The strength of the Russian offer is that MiG-35is the cheapest of the planes offered for the tender
European models – Rafale built by the French firm of Dassault and the Eurofighter Typhoon designed by the European Aeronautic Defence and Space Company (EADS) – are frontrunners to win the Indian tender for 126 Medium Multi-Role Combat Aircraft (MMRCA) to beef up the country’s air force, India’s TV channel Times Now reported, quoting unnamed sources. The report stressed that Russian, American and Swedish planes did not make it into the final following extensive field trials. Allegedly, the engines of Russia’s 4th++ generation fighter MiG-35 failed to impress, while Sweden’s Gripen (SAAB) fell off the Indian radar, and the F16 designed by US Lockheed Martin was pronounced to have “no future”. As for Boeing’s F18 Super Hornet, no reason was given for its rejection.
Russia’s United Aircraft Corporation did not confirm this report.
“The official results of the tender have not yet been announced,” UAC spokesman Konstantin Lantratov told Kommersant, refusing to elaborate on unconfirmed TV reports. “MiG-35 is not withdrawing from the tender, I have no formal notices about this,” Mikhail Pogosyan, OAC first vice president and head of RAC MiG, told Kommersant yesterday. On Saturday, when Times Now reported the preliminary tender results, they had not yet been drawn up, the newspaper reported, citing a source close to RAC MiG. “Envelopes with commercial proposals will only be opened by the commission this week,” the source told Kommersant, noting that the MiG-35 trials had been completed back in the autumn of last year.
At the same time, the newspaper quoted a number of other sources, speaking of MiG’s objective problems connected to poor project financing, the Indian Air Force being the only potential buyer. According to the newspaper’s source close to Russia’s state arms exporter Rosoboronexport, the need to allocate additional state funds for the MiG-35 project was outlined by OAC President Alexey Fyodorov in 2008, yet the problem has not yet been solved. As Fyodorov pointed out, one of the key tasks is to rework the RD-33MK engine for MiG-35. “The engine must have an overhaul period of 2,000 hours, with its general resource of 4,000 hours, but the engine falls short of these indicators currently,” the source said, refusing to specify the RD-33MK’s current overhaul period.
According to the Kommersant’s source in the Russian-Indian intergovernmental commission, reports of Russia’s withdrawal from the tender appeared ahead of the commission’s next meeting scheduled for 30 August. He did not rule out that in this way, Delhi encourages Russia to improve its bid.

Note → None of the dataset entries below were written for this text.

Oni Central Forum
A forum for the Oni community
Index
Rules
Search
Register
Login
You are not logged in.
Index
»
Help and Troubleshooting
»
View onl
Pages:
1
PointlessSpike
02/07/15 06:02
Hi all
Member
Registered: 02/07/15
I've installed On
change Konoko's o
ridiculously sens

The main advantage of the Russian proposal is that MiG-35 is the cheapest aircraft in the tender. The costliest one, Rafale, is worth some €60m ($79.5m), estimated Konstantin Makiyenko, expert at the Centre for Analysis of Strategies and Technologies, while MiG-35 costs slightly over $40m. “Clearly, the ratio of fighters’ combat capabilities to price will be one of the key criteria for the government’s decision,” confirmed Oleg Panteleyev, chief analyst at Aviaport agency. MiG-35’s another strong point is the long tradition of Russian-Indian military cooperation, he added: “The licence production of MiG aircraft was launched in India in the post-Soviet period, and a contract was signed for MiG-29K carrier borne aircraft.” Yet, Makiyenko does not exclude that India could revise the terms of the tender in the end: “it would be logical to revise the tender for 5th generation aircraft” as the Indian Air Force expects to use the fighters for at least 50 years.